Reproduce every record below exactly, with the pictures left out.

%%

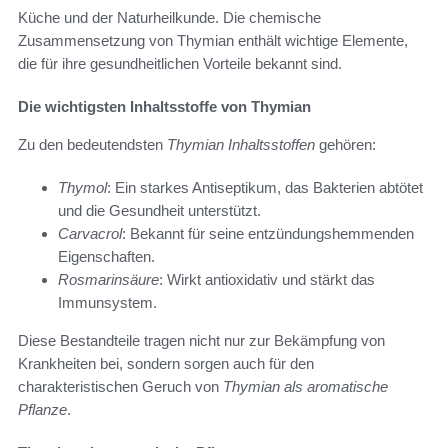
Küche und der Naturheilkunde. Die chemische
Zusammensetzung von Thymian enthält wichtige Elemente,
die für ihre gesundheitlichen Vorteile bekannt sind.
Die wichtigsten Inhaltsstoffe von Thymian
Zu den bedeutendsten
Thymian Inhaltsstoffen
gehören:
Thymol
: Ein starkes Antiseptikum, das Bakterien abtötet
und die Gesundheit unterstützt.
Carvacrol
: Bekannt für seine entzündungshemmenden
Eigenschaften.
Rosmarinsäure
: Wirkt antioxidativ und stärkt das
Immunsystem.
Diese Bestandteile tragen nicht nur zur Bekämpfung von
Krankheiten bei, sondern sorgen auch für den
charakteristischen Geruch von
Thymian als aromatische
Pflanze
.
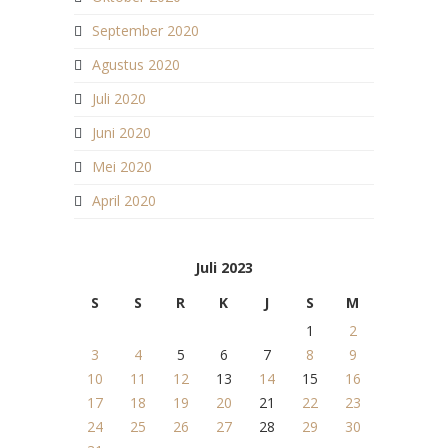
September 2020
Agustus 2020
Juli 2020
Juni 2020
Mei 2020
April 2020
Juli 2023
S
S
R
K
J
S
M
1
2
3
4
5
6
7
8
9
10
11
12
13
14
15
16
17
18
19
20
21
22
23
24
25
26
27
28
29
30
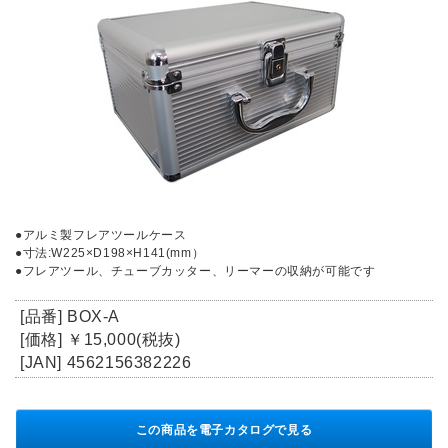
●アルミ製フレアツールケース
●寸法:W225×D198×H141(mm）
●フレアツール、チューブカッター、リーマーの収納が可能です
[品番] BOX-A
[価格] ￥15,000(税抜)
[JAN] 4562156382226
この商品を電子カタログで見る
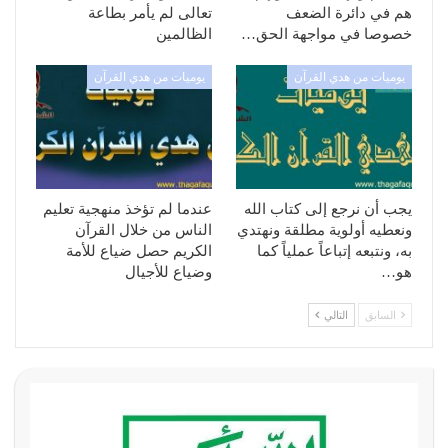
هم في دائرة الضعف
تعالى لم يأمر بطاعة
خصوصا في مواجهة الحق…
الظالمين
يوميات من هدي القرآن
يوميات من هدي القرآن
يجب أن نرجع إلى كتاب الله
عندما لم تؤخذ منهجية تعليم
ونعطيه أولوية مطلقة ونهتدي
الناس من خلال القرآن
به، ونتبعه إتباعاً عملياً كما
الكريم حصل ضياع للأمة
هو…
وضياع للأجيال
السابق
التالي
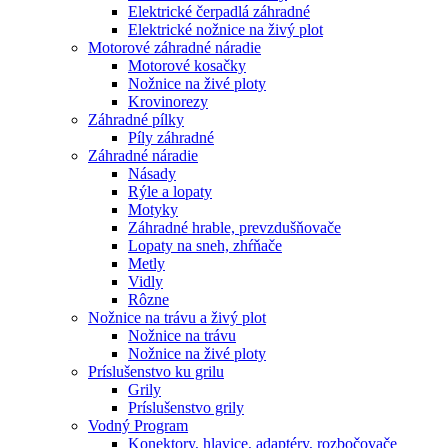
Elektrické čerpadlá záhradné
Elektrické nožnice na živý plot
Motorové záhradné náradie
Motorové kosačky
Nožnice na živé ploty
Krovinorezy
Záhradné pílky
Píly záhradné
Záhradné náradie
Násady
Rýle a lopaty
Motyky
Záhradné hrable, prevzdušňovače
Lopaty na sneh, zhŕňače
Metly
Vidly
Rôzne
Nožnice na trávu a živý plot
Nožnice na trávu
Nožnice na živé ploty
Príslušenstvo ku grilu
Grily
Príslušenstvo grily
Vodný Program
Konektory, hlavice, adaptéry, rozbočovače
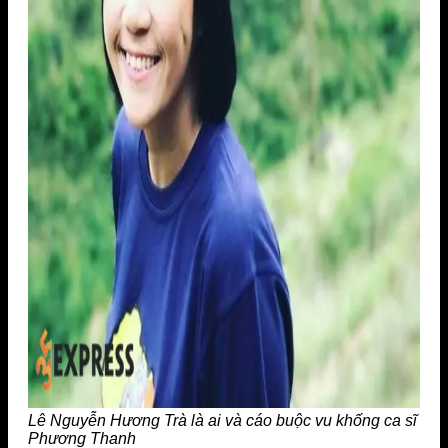
Lê Nguyễn Hương Trà là ai và cáo buộc vu khống ca sĩ
Phương Thanh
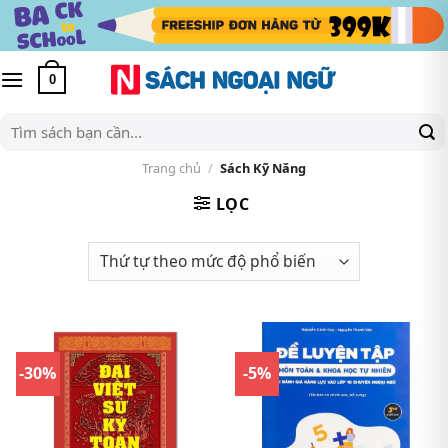
Skip
to
content
0
Tìm
kiếm:
Trang chủ
/
Sách Kỹ Năng
LỌC
-30%
-5%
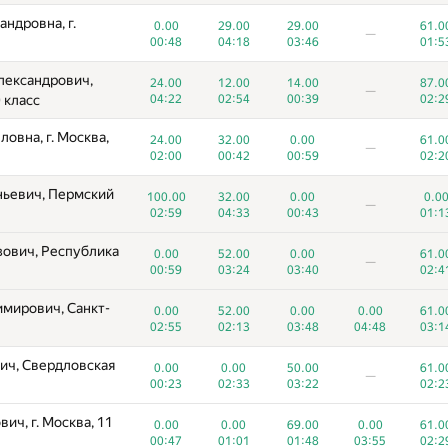
ндровна, г.
0.00
29.00
29.00
61.0
—
00:48
04:18
03:46
01:5
лександрович,
24.00
12.00
14.00
87.0
—
 класс
04:22
02:54
00:39
02:2
овна, г. Москва,
24.00
32.00
0.00
61.0
—
02:00
00:42
00:59
02:2
ньевич, Пермский
100.00
32.00
0.00
0.0
—
02:59
04:33
00:43
01:1
ович, Республика
0.00
52.00
0.00
61.0
—
00:59
03:24
03:40
02:4
мирович, Санкт-
0.00
52.00
0.00
0.00
61.0
02:55
02:13
03:48
04:48
03:1
ич, Свердловская
0.00
0.00
50.00
61.0
—
00:23
02:33
03:22
02:2
ич, г. Москва, 11
0.00
0.00
69.00
0.00
61.0
00:47
01:01
01:48
03:55
02:2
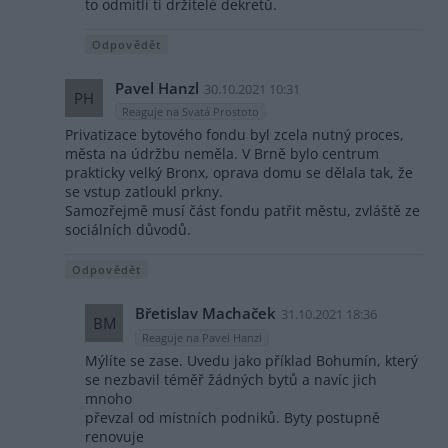
to odmítli ti držitelé dekretů.
Odpovědět
Pavel Hanzl
30.10.2021 10:31
PH
Reaguje na Svatá Prostoto
Privatizace bytového fondu byl zcela nutný proces,
města na údržbu neměla. V Brně bylo centrum
prakticky velký Bronx, oprava domu se dělala tak, že
se vstup zatloukl prkny.
Samozřejmě musí část fondu patřit městu, zvláště ze
sociálních důvodů.
Odpovědět
Břetislav Machaček
31.10.2021 18:36
BM
Reaguje na Pavel Hanzl
Mýlíte se zase. Uvedu jako příklad Bohumín, který
se nezbavil téměř žádných bytů a navíc jich
mnoho
převzal od místních podniků. Byty postupně
renovuje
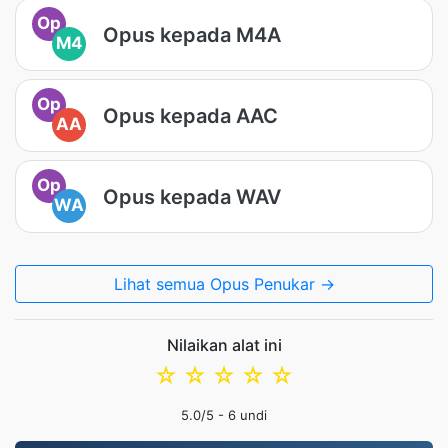
Op
Opus kepada M4A
M4
Op
Opus kepada AAC
AA
Op
Opus kepada WAV
WA
Lihat semua Opus Penukar →
Nilaikan alat ini
☆
☆
☆
☆
☆
5.0
/5 -
6
undi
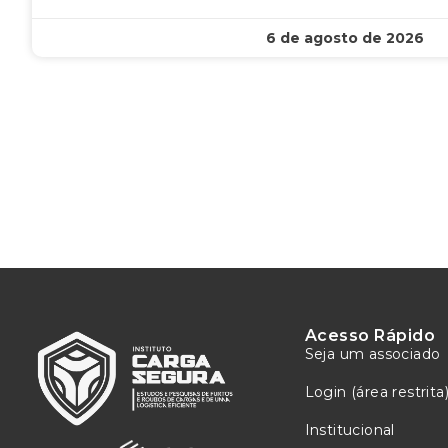
6 de agosto de 2026
Acesso Rápido
Seja um associado
Login (área restrita
Institucional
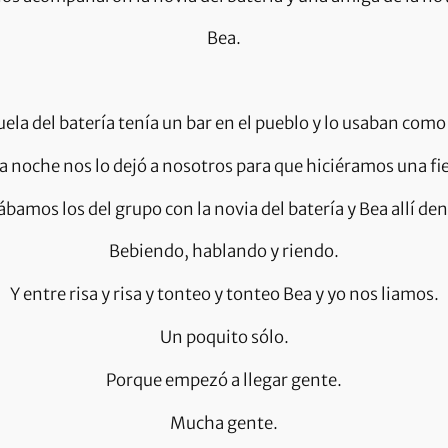
Bea.
uela del batería tenía un bar en el pueblo y lo usaban como
a noche nos lo dejó a nosotros para que hiciéramos una fi
ábamos los del grupo con la novia del batería y Bea allí den
Bebiendo, hablando y riendo.
Y entre risa y risa y tonteo y tonteo Bea y yo nos liamos.
Un poquito sólo.
Porque empezó a llegar gente.
Mucha gente.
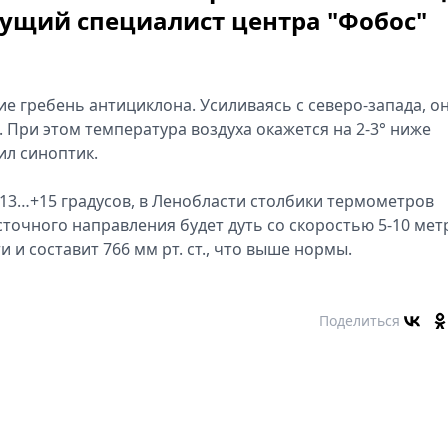
дущий специалист центра "Фобос"
е гребень антициклона. Усиливаясь с северо-запада, о
. При этом температура воздуха окажется на 2-3° ниже
ил синоптик.
+13…+15 градусов, в Ленобласти столбики термометров
сточного направления будет дуть со скоростью 5-10 мет
 и составит 766 мм рт. ст., что выше нормы.
Поделиться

%%

> Exercise response
Küche und der Naturheilkunde. Die chemische
Zusammensetzung von Thymian enthält wichtige Elemente,
die für ihre gesundheitlichen Vorteile bekannt sind.
Die wichtigsten Inhaltsstoffe von Thymian
Zu den bedeutendsten
Thymian Inhaltsstoffen
gehören:
Thymol
: Ein starkes Antiseptikum, das Bakterien abtötet
und die Gesundheit unterstützt.
Carvacrol
: Bekannt für seine entzündungshemmenden
Eigenschaften.
Rosmarinsäure
: Wirkt antioxidativ und stärkt das
Immunsystem.
Diese Bestandteile tragen nicht nur zur Bekämpfung von
Krankheiten bei, sondern sorgen auch für den
charakteristischen Geruch von
Thymian als aromatische
Pflanze
.
September 2020
Agustus 2020
Juli 2020
Juni 2020
Mei 2020
April 2020
Juli 2023
S
S
R
K
J
S
M
1
2
3
4
5
6
7
8
9
10
11
12
13
14
15
16
17
18
19
20
21
22
23
24
25
26
27
28
29
30
●アルミ製フレアツールケース
●寸法:W225×D198×H141(mm）
●フレアツール、チューブカッター、リーマーの収納が可能です
[品番] BOX-A
[価格] ￥15,000(税抜)
[JAN] 4562156382226
この商品を電子カタログで見る
هم في دائرة الضعف
تعالى لم يأمر بطاعة
خصوصا في مواجهة الحق…
الظالمين
يوميات من هدي القرآن
يوميات من هدي القرآن
يجب أن نرجع إلى كتاب الله
عندما لم تؤخذ منهجية تعليم
ونعطيه أولوية مطلقة ونهتدي
الناس من خلال القرآن
به، ونتبعه إتباعاً عملياً كما
الكريم حصل ضياع للأمة
هو…
وضياع للأجيال
السابق
التالي
Elektrické čerpadlá záhradné
Elektrické nožnice na živý plot
Motorové záhradné náradie
Motorové kosačky
Nožnice na živé ploty
Krovinorezy
Záhradné pílky
Píly záhradné
Záhradné náradie
Násady
Rýle a lopaty
Motyky
Záhradné hrable, prevzdušňovače
Lopaty na sneh, zhŕňače
Metly
Vidly
Rôzne
Nožnice na trávu a živý plot
Nožnice na trávu
Nožnice na živé ploty
Príslušenstvo ku grilu
Grily
Príslušenstvo grily
Vodný Program
Konektory, hlavice, adaptéry, rozbočovače
Lê Nguyễn Hương Trà là ai và cáo buộc vu khống ca sĩ
Phương Thanh
Skip
to
content
0
Tìm
kiếm:
Trang chủ
/
Sách Kỹ Năng
LỌC
-30%
-5%
ндровна, г.
0.00
29.00
29.00
61.0
—
00:48
04:18
03:46
01:5
лександрович,
24.00
12.00
14.00
87.0
—
 класс
04:22
02:54
00:39
02:2
овна, г. Москва,
24.00
32.00
0.00
61.0
—
02:00
00:42
00:59
02:2
ньевич, Пермский
100.00
32.00
0.00
0.0
—
02:59
04:33
00:43
01:1
ович, Республика
0.00
52.00
0.00
61.0
—
00:59
03:24
03:40
02:4
мирович, Санкт-
0.00
52.00
0.00
0.00
61.0
02:55
02:13
03:48
04:48
03:1
ич, Свердловская
0.00
0.00
50.00
61.0
—
00:23
02:33
03:22
02:2
ич, г. Москва, 11
0.00
0.00
69.00
0.00
61.0
00:47
01:01
01:48
03:55
02:2
to odmítli ti držitelé dekretů.
Odpovědět
Pavel Hanzl
30.10.2021 10:31
PH
Reaguje na Svatá Prostoto
Privatizace bytového fondu byl zcela nutný proces,
města na údržbu neměla. V Brně bylo centrum
prakticky velký Bronx, oprava domu se dělala tak, že
se vstup zatloukl prkny.
Samozřejmě musí část fondu patřit městu, zvláště ze
sociálních důvodů.
Odpovědět
Břetislav Machaček
31.10.2021 18:36
BM
Reaguje na Pavel Hanzl
Mýlíte se zase. Uvedu jako příklad Bohumín, který
se nezbavil téměř žádných bytů a navíc jich
mnoho
převzal od místních podniků. Byty postupně
renovuje
Op
Opus kepada M4A
M4
Op
Opus kepada AAC
AA
Op
Opus kepada WAV
WA
Lihat semua Opus Penukar →
Nilaikan alat ini
☆
☆
☆
☆
☆
5.0
/5 -
6
undi
6 de agosto de 2026
Acesso Rápido
Seja um associado
Login (área restrita
Institucional
Bea.
uela del batería tenía un bar en el pueblo y lo usaban como
a noche nos lo dejó a nosotros para que hiciéramos una fi
ábamos los del grupo con la novia del batería y Bea allí den
Bebiendo, hablando y riendo.
Y entre risa y risa y tonteo y tonteo Bea y yo nos liamos.
Un poquito sólo.
Porque empezó a llegar gente.
Mucha gente.
дущий специалист центра "Фобос"
е гребень антициклона. Усиливаясь с северо-запада, о
. При этом температура воздуха окажется на 2-3° ниже
ил синоптик.
+13…+15 градусов, в Ленобласти столбики термометров
сточного направления будет дуть со скоростью 5-10 мет
 и составит 766 мм рт. ст., что выше нормы.
Поделиться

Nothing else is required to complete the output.